Collected data:
((

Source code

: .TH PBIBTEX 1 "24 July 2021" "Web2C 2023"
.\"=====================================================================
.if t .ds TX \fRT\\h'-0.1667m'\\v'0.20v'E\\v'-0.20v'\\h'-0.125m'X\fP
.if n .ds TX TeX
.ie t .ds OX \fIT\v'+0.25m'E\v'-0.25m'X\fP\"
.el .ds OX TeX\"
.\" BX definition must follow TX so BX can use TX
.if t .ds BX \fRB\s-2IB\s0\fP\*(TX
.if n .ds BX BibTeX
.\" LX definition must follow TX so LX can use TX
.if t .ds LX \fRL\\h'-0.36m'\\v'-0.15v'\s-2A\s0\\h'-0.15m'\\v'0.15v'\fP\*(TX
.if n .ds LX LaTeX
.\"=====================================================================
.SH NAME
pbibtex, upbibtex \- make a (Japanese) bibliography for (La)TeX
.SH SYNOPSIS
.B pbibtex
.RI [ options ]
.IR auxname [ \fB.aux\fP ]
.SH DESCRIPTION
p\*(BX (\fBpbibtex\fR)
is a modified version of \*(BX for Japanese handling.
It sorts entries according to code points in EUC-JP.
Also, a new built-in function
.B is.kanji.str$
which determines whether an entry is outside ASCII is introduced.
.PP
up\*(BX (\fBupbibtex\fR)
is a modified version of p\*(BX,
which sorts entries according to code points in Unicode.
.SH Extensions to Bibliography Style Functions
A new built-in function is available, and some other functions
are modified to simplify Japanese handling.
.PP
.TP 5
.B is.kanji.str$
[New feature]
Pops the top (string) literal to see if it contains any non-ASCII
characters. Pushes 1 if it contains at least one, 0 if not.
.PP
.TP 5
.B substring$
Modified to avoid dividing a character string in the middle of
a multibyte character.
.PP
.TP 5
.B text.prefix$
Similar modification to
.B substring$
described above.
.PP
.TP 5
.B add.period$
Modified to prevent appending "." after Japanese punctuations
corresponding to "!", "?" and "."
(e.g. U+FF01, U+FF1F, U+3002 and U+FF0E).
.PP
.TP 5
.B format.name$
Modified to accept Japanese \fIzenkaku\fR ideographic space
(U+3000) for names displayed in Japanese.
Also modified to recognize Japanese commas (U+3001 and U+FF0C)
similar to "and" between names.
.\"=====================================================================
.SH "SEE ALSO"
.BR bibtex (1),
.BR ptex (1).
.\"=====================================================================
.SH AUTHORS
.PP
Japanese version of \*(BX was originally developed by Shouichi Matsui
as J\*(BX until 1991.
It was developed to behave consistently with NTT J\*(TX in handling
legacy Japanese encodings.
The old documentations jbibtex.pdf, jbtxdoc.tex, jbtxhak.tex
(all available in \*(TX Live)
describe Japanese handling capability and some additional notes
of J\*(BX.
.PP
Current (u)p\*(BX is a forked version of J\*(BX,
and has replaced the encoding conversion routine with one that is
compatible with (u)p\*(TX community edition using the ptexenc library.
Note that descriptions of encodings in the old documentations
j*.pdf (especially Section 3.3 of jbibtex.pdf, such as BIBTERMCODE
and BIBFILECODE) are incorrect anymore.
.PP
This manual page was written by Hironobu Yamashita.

))

**WHAT YOU SHOULD DO:** Each record must be restated word for word, including the last line.

**TASK OUTPUT:**
Source code

: .TH PBIBTEX 1 "24 July 2021" "Web2C 2023"
.\"=====================================================================
.if t .ds TX \fRT\\h'-0.1667m'\\v'0.20v'E\\v'-0.20v'\\h'-0.125m'X\fP
.if n .ds TX TeX
.ie t .ds OX \fIT\v'+0.25m'E\v'-0.25m'X\fP\"
.el .ds OX TeX\"
.\" BX definition must follow TX so BX can use TX
.if t .ds BX \fRB\s-2IB\s0\fP\*(TX
.if n .ds BX BibTeX
.\" LX definition must follow TX so LX can use TX
.if t .ds LX \fRL\\h'-0.36m'\\v'-0.15v'\s-2A\s0\\h'-0.15m'\\v'0.15v'\fP\*(TX
.if n .ds LX LaTeX
.\"=====================================================================
.SH NAME
pbibtex, upbibtex \- make a (Japanese) bibliography for (La)TeX
.SH SYNOPSIS
.B pbibtex
.RI [ options ]
.IR auxname [ \fB.aux\fP ]
.SH DESCRIPTION
p\*(BX (\fBpbibtex\fR)
is a modified version of \*(BX for Japanese handling.
It sorts entries according to code points in EUC-JP.
Also, a new built-in function
.B is.kanji.str$
which determines whether an entry is outside ASCII is introduced.
.PP
up\*(BX (\fBupbibtex\fR)
is a modified version of p\*(BX,
which sorts entries according to code points in Unicode.
.SH Extensions to Bibliography Style Functions
A new built-in function is available, and some other functions
are modified to simplify Japanese handling.
.PP
.TP 5
.B is.kanji.str$
[New feature]
Pops the top (string) literal to see if it contains any non-ASCII
characters. Pushes 1 if it contains at least one, 0 if not.
.PP
.TP 5
.B substring$
Modified to avoid dividing a character string in the middle of
a multibyte character.
.PP
.TP 5
.B text.prefix$
Similar modification to
.B substring$
described above.
.PP
.TP 5
.B add.period$
Modified to prevent appending "." after Japanese punctuations
corresponding to "!", "?" and "."
(e.g. U+FF01, U+FF1F, U+3002 and U+FF0E).
.PP
.TP 5
.B format.name$
Modified to accept Japanese \fIzenkaku\fR ideographic space
(U+3000) for names displayed in Japanese.
Also modified to recognize Japanese commas (U+3001 and U+FF0C)
similar to "and" between names.
.\"=====================================================================
.SH "SEE ALSO"
.BR bibtex (1),
.BR ptex (1).
.\"=====================================================================
.SH AUTHORS
.PP
Japanese version of \*(BX was originally developed by Shouichi Matsui
as J\*(BX until 1991.
It was developed to behave consistently with NTT J\*(TX in handling
legacy Japanese encodings.
The old documentations jbibtex.pdf, jbtxdoc.tex, jbtxhak.tex
(all available in \*(TX Live)
describe Japanese handling capability and some additional notes
of J\*(BX.
.PP
Current (u)p\*(BX is a forked version of J\*(BX,
and has replaced the encoding conversion routine with one that is
compatible with (u)p\*(TX community edition using the ptexenc library.
Note that descriptions of encodings in the old documentations
j*.pdf (especially Section 3.3 of jbibtex.pdf, such as BIBTERMCODE
and BIBFILECODE) are incorrect anymore.
.PP
This manual page was written by Hironobu Yamashita.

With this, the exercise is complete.